La situazione di sabato 14 novembre sul Coronavirus in Campania

Non accenna a diminuire la curva del contagio in Campania: nelle ultime 24 ore sono stati 4.059 i nuovi casi di Coronavirus che si sono registrati sul territorio, a fronte di 25.510 tamponi analizzati, come comunicato dall'ultimo bollettino diramato dall'Unità di Crisi della Regione. Proprio per il numero di contagi che continua ad aumentare, la Campania è stata declassata da zona gialla a zona rossa, ovvero quella con il rischio più elevato e le maggiori restrizioni, a partire dal 15 novembre.

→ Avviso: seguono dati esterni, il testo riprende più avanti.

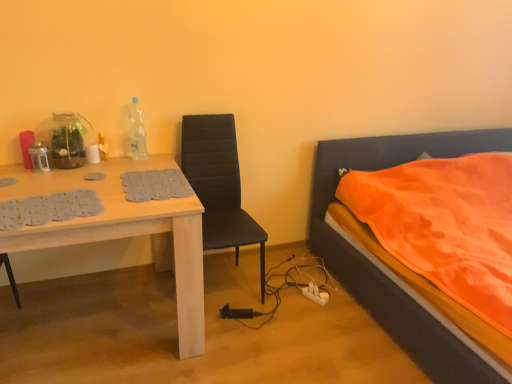
What do you see at coordinates (136, 131) in the screenshot?
I see `transparent plastic bottle at upper center` at bounding box center [136, 131].

The width and height of the screenshot is (512, 384). Identify the location of black leather chair at center. (219, 185).

Looking at this image, from the image's perspective, is white plastic power outlet at lower center on light wood table at left?

Actually, white plastic power outlet at lower center appears below light wood table at left in the image.

Is white plastic power outlet at lower center shorter than light wood table at left?

Correct, white plastic power outlet at lower center is not as tall as light wood table at left.

Is light wood table at left at the back of white plastic power outlet at lower center?

No, white plastic power outlet at lower center is not facing away from light wood table at left.

From the image's perspective, is transparent plastic bottle at upper center located beneath orange fabric bed at right?

Actually, transparent plastic bottle at upper center appears above orange fabric bed at right in the image.

Is transparent plastic bottle at upper center oriented away from orange fabric bed at right?

That's not correct — transparent plastic bottle at upper center is not looking away from orange fabric bed at right.

Considering the relative sizes of transparent plastic bottle at upper center and orange fabric bed at right in the image provided, is transparent plastic bottle at upper center thinner than orange fabric bed at right?

Indeed, transparent plastic bottle at upper center has a lesser width compared to orange fabric bed at right.

Which object is positioned more to the left, transparent plastic bottle at upper center or orange fabric bed at right?

transparent plastic bottle at upper center is more to the left.

Would you say black leather chair at center is a long distance from transparent plastic bottle at upper center?

black leather chair at center is actually quite close to transparent plastic bottle at upper center.

From the picture: Is black leather chair at center smaller than transparent plastic bottle at upper center?

Incorrect, black leather chair at center is not smaller in size than transparent plastic bottle at upper center.

Is black leather chair at center to the left or to the right of transparent plastic bottle at upper center in the image?

black leather chair at center is to the right of transparent plastic bottle at upper center.

Is black leather chair at center completely or partially outside of transparent plastic bottle at upper center?

black leather chair at center lies outside transparent plastic bottle at upper center's area.

From the image's perspective, is orange fabric bed at right positioned above or below transparent plastic bottle at upper center?

orange fabric bed at right is situated lower than transparent plastic bottle at upper center in the image.

Based on the photo, is transparent plastic bottle at upper center completely or partially inside orange fabric bed at right?

No, transparent plastic bottle at upper center is not a part of orange fabric bed at right.

From a real-world perspective, does black leather chair at center stand above orange fabric bed at right?

Indeed, from a real-world perspective, black leather chair at center stands above orange fabric bed at right.

Is black leather chair at center not near orange fabric bed at right?

No, black leather chair at center is not far from orange fabric bed at right.

Can you confirm if black leather chair at center is taller than orange fabric bed at right?

Correct, black leather chair at center is much taller as orange fabric bed at right.

From a real-world perspective, is orange fabric bed at right over black leather chair at center?

Incorrect, from a real-world perspective, orange fabric bed at right is lower than black leather chair at center.

Does point (370, 281) come in front of point (253, 238)?

No, (370, 281) is behind (253, 238).

What are the coordinates of `bed that appears on the right of black leather chair at center` in the screenshot? It's located at (376, 268).

Is transparent plastic bottle at upper center next to black leather chair at center?

transparent plastic bottle at upper center is not next to black leather chair at center, and they're not touching.

From the image's perspective, which one is positioned lower, transparent plastic bottle at upper center or black leather chair at center?

From the image's view, black leather chair at center is below.

Considering the relative sizes of transparent plastic bottle at upper center and black leather chair at center in the image provided, is transparent plastic bottle at upper center wider than black leather chair at center?

No.

From a real-world perspective, is transparent plastic bottle at upper center located beneath black leather chair at center?

Incorrect, from a real-world perspective, transparent plastic bottle at upper center is higher than black leather chair at center.

Locate an element on the screen. The image size is (512, 384). desk on the left of the white plastic power outlet at lower center is located at coordinates (124, 230).

I want to click on bottle above the orange fabric bed at right (from the image's perspective), so click(x=136, y=131).

Based on their spatial positions, is transparent plastic bottle at upper center or black leather chair at center further from white plastic power outlet at lower center?

transparent plastic bottle at upper center is positioned further to the anchor white plastic power outlet at lower center.

Considering their positions, is transparent plastic bottle at upper center positioned closer to white plastic power outlet at lower center than orange fabric bed at right?

Among the two, orange fabric bed at right is located nearer to white plastic power outlet at lower center.

When comparing their distances from white plastic power outlet at lower center, does orange fabric bed at right or light wood table at left seem closer?

orange fabric bed at right is positioned closer to the anchor white plastic power outlet at lower center.

When comparing their distances from black leather chair at center, does white plastic power outlet at lower center or light wood table at left seem closer?

Based on the image, light wood table at left appears to be nearer to black leather chair at center.

Looking at the image, which one is located closer to white plastic power outlet at lower center, light wood table at left or black leather chair at center?

black leather chair at center lies closer to white plastic power outlet at lower center than the other object.

From the image, which object appears to be nearer to orange fabric bed at right, light wood table at left or transparent plastic bottle at upper center?

light wood table at left is positioned closer to the anchor orange fabric bed at right.

Estimate the real-world distances between objects in this image. Which object is further from black leather chair at center, white plastic power outlet at lower center or transparent plastic bottle at upper center?

The object further to black leather chair at center is white plastic power outlet at lower center.

From the image, which object appears to be farther from light wood table at left, orange fabric bed at right or transparent plastic bottle at upper center?

orange fabric bed at right.

At what (x,y) coordinates should I click in order to perform the action: click on chair located between light wood table at left and orange fabric bed at right in the left-right direction. Please return your answer as a coordinate pair (x, y). The width and height of the screenshot is (512, 384). Looking at the image, I should click on (219, 185).

Locate an element on the screen. This screenshot has width=512, height=384. power outlet between light wood table at left and orange fabric bed at right is located at coordinates (315, 294).

I want to click on power outlet between black leather chair at center and orange fabric bed at right, so click(315, 294).

Where is `bottle between light wood table at left and orange fabric bed at right in the horizontal direction`? bottle between light wood table at left and orange fabric bed at right in the horizontal direction is located at coordinates click(x=136, y=131).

Cosa prevede la zona rossa in Campania
La zona rossa in Campania, decisa dal ministro della Salute Roberto Speranza dopo aver esaminato i dati relativi al contagio sul territorio – e dopo l'ispezione del Ministero e dei Nas in quattro ospedali di Napoli – come detto sarà attiva da domenica 15 novembre. Ma cosa significa la zona rossa in Campania? Sono vietati gli spostamenti tra le città, ovvero non si può uscire dal Comune di residenza, se non per comprovate esigenze (lavoro, studio o salute); per spostarsi, ci sarà bisogno nuovamente dell'autocertificazione. Chiuse le attività di ristorazione, mentre viene consentito, fino alle ore 22, l'asporto e la consegna a domicilio.

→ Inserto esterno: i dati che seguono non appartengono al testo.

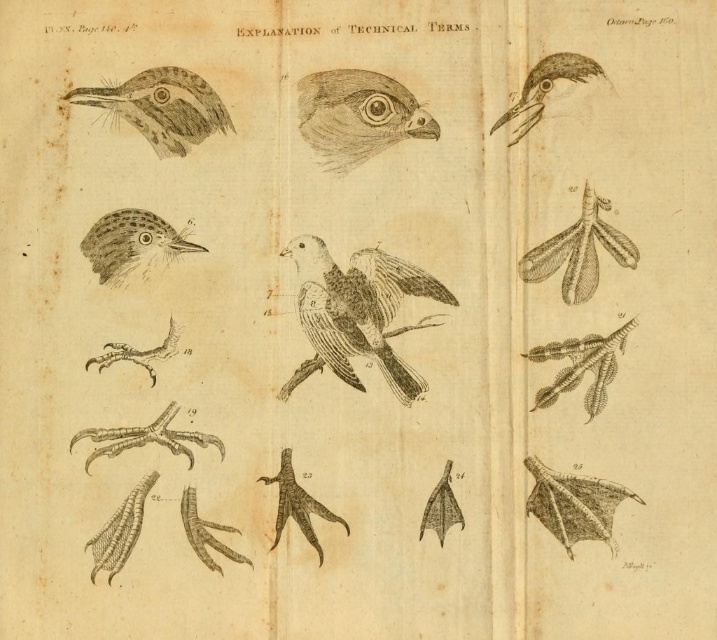
You are a student studying bird anatomy. You have to compare the position of the brown speckled bird at center and the etched paper bird head at center in the image. Which one is located to the right?

The etched paper bird head at center is located to the right of the brown speckled bird at center.

Based on the scene description, where is the brown speckled bird at center located in the image?

The brown speckled bird at center is located at point (x=356, y=312).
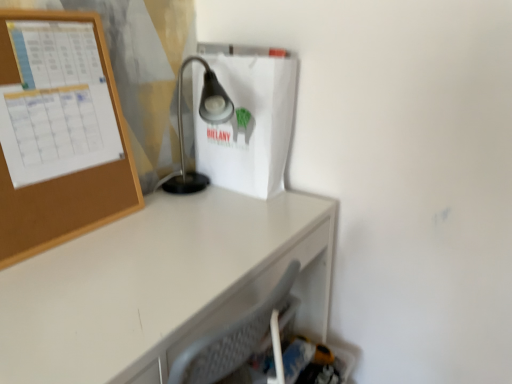
Question: Is satin black lamp at center bigger or smaller than white matte paper bag at center?

Choices:
 (A) small
 (B) big

Answer: (B)

Question: Is satin black lamp at center wider or thinner than white matte paper bag at center?

Choices:
 (A) thin
 (B) wide

Answer: (B)

Question: Considering the real-world distances, which object is closest to the white glossy desk at center?

Choices:
 (A) white matte paper bag at center
 (B) satin black lamp at center
 (C) corkboard at upper left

Perché la Campania è in zona rossa
Sono 26 le pagine che costituiscono il rapporto stilato dall'Iss dopo l'ispezione dei tecnici del Ministero della Salute e dei carabinieri del Nas in quattro ospedali di Napoli per raccogliere dati utili a determinare proprio in quale fascia sarebbe stata collocata la Campania. Ma perché la regione, dal 15 novembre, sarà in zona rossa? Contagi ancora in aumento, trend in salita, l'Rt (l'indice che valuta il tasso di contagiosità) ancora troppo alto, focolai nelle residenze per anziani e soprattutto il sovraccarico degli ospedali.